I'm not sure the benefit to the DISC mode just yet, comparing it to Phono w/ Tone disabled is very hard to pick out what's shifting, if anything. Has anyone else had experience with it being beneficial? I tested with my headphones and while there was a difference, it was like switching DAC filters, and there was no wrong or consistent answer. DISC had slightly more crispness on the vocals but through the pre-amp I think it sounded more enjoyable. Blind testing and picking moments where I preferred the sound was pretty split and probably depends on the song. Eh...

I don't currently have a subwoofer to attach so using the tone controls and boosting the bass is very useful with my Klipsch RP-600Ms. While I love EQing and tone controls, the drawback is usually them being noisy and also boosting underlying noise. This thing is dead silent, it's almost unbelievable. To compare I also have a Yamaha C-4 pre-amp from the era (much more expensive) and their top of the line EQ from the 80s, and both have faults and add levels of (tolerable) noise. This flaw is easier to pick up with headphones, and I can say that when cranking the bass with tone enabled, I'm just not hearing any noise enter the signal. This vintage engineering really puts something like the Schiit Loki / Lokius to shame, especially since they market those units as being better than vintage despite being noisy as hell.

[Data section]
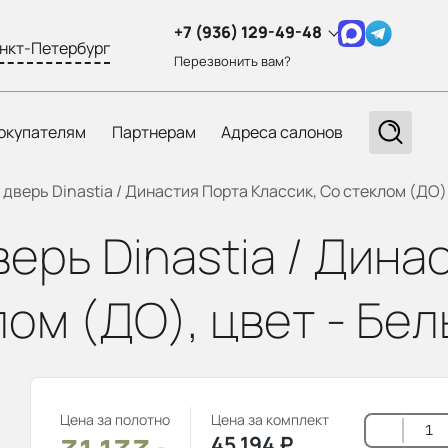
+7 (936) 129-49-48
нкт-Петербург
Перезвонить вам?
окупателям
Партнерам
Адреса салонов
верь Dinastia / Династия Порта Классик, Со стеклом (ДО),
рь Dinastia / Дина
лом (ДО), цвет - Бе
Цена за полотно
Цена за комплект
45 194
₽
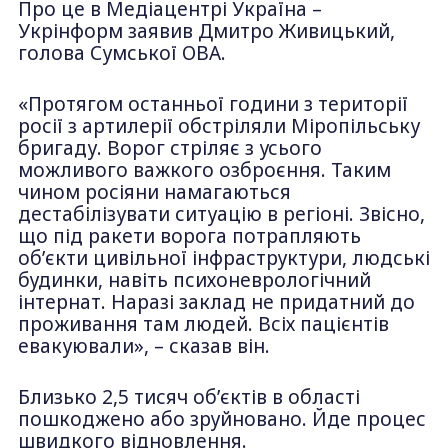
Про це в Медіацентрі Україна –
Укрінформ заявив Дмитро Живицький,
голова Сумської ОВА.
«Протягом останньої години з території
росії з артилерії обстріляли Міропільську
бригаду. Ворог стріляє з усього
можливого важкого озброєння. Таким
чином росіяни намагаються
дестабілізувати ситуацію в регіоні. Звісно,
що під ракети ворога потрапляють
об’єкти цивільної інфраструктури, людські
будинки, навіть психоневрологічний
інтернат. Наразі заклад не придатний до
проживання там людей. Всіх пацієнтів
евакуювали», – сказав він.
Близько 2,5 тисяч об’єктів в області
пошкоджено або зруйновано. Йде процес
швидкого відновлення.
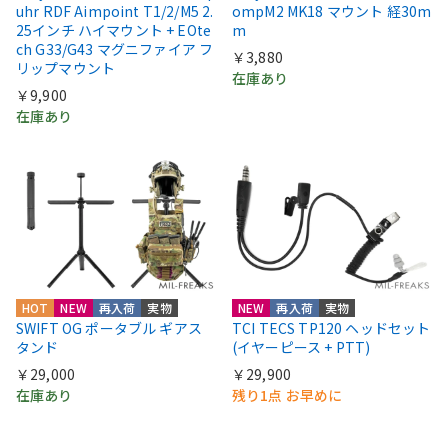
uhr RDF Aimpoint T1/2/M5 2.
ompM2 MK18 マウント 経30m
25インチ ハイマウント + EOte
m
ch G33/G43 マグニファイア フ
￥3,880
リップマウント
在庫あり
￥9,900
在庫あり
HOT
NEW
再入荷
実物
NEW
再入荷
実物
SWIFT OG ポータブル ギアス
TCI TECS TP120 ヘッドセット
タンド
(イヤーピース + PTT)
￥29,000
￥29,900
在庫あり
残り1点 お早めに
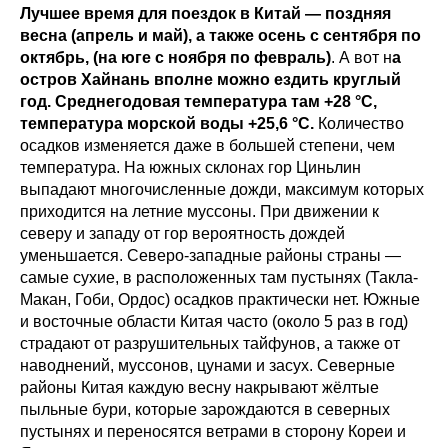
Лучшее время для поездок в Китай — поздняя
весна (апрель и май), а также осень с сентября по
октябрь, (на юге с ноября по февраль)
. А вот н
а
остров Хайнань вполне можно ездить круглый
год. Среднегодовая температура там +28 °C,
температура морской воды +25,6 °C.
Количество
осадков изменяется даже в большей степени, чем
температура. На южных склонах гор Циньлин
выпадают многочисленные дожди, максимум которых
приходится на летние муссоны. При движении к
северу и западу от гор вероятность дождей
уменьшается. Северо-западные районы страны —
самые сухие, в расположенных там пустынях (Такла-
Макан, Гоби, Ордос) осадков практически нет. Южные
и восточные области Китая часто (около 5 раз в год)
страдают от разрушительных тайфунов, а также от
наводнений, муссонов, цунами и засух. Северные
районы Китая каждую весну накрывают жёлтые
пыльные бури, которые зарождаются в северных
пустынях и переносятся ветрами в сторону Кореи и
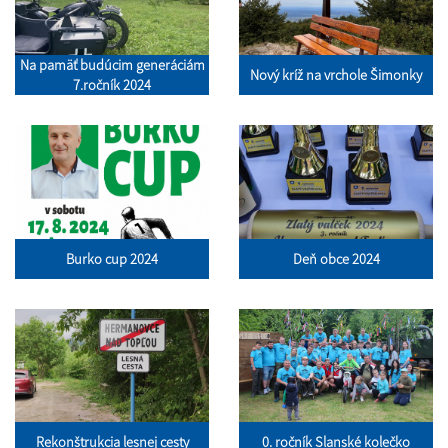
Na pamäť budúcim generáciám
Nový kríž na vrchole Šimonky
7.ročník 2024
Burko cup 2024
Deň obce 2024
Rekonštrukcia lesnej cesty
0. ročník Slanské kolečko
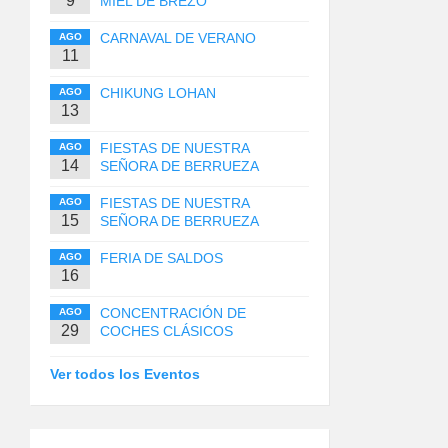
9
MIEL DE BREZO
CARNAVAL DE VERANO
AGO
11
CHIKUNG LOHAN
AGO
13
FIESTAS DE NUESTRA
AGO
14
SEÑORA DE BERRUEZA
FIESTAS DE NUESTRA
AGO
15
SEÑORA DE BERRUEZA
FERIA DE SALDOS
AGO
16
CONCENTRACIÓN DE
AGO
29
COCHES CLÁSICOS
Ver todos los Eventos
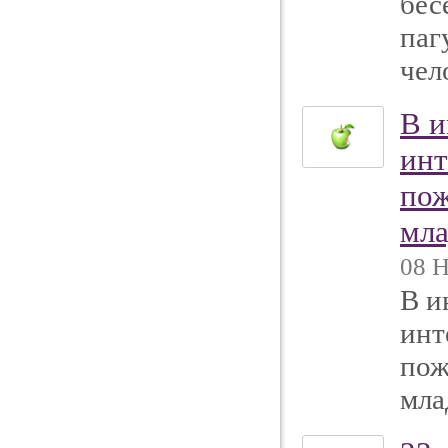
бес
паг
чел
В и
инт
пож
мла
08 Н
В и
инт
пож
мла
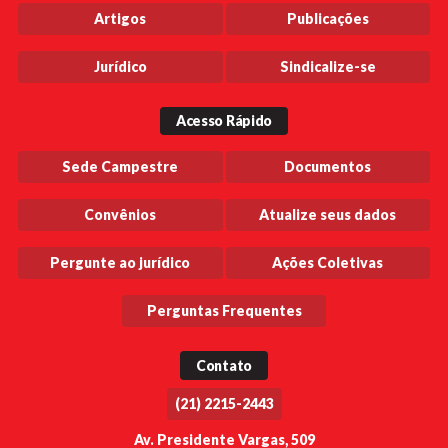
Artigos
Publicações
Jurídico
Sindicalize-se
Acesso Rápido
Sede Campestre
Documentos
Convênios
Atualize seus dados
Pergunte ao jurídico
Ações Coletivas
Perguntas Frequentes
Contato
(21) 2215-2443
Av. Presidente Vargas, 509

[Your objective]
Return the post on the DISC mode and tone controls word for word, in full.

[Exercise answer]
I'm not sure the benefit to the DISC mode just yet, comparing it to Phono w/ Tone disabled is very hard to pick out what's shifting, if anything. Has anyone else had experience with it being beneficial? I tested with my headphones and while there was a difference, it was like switching DAC filters, and there was no wrong or consistent answer. DISC had slightly more crispness on the vocals but through the pre-amp I think it sounded more enjoyable. Blind testing and picking moments where I preferred the sound was pretty split and probably depends on the song. Eh...

I don't currently have a subwoofer to attach so using the tone controls and boosting the bass is very useful with my Klipsch RP-600Ms. While I love EQing and tone controls, the drawback is usually them being noisy and also boosting underlying noise. This thing is dead silent, it's almost unbelievable. To compare I also have a Yamaha C-4 pre-amp from the era (much more expensive) and their top of the line EQ from the 80s, and both have faults and add levels of (tolerable) noise. This flaw is easier to pick up with headphones, and I can say that when cranking the bass with tone enabled, I'm just not hearing any noise enter the signal. This vintage engineering really puts something like the Schiit Loki / Lokius to shame, especially since they market those units as being better than vintage despite being noisy as hell.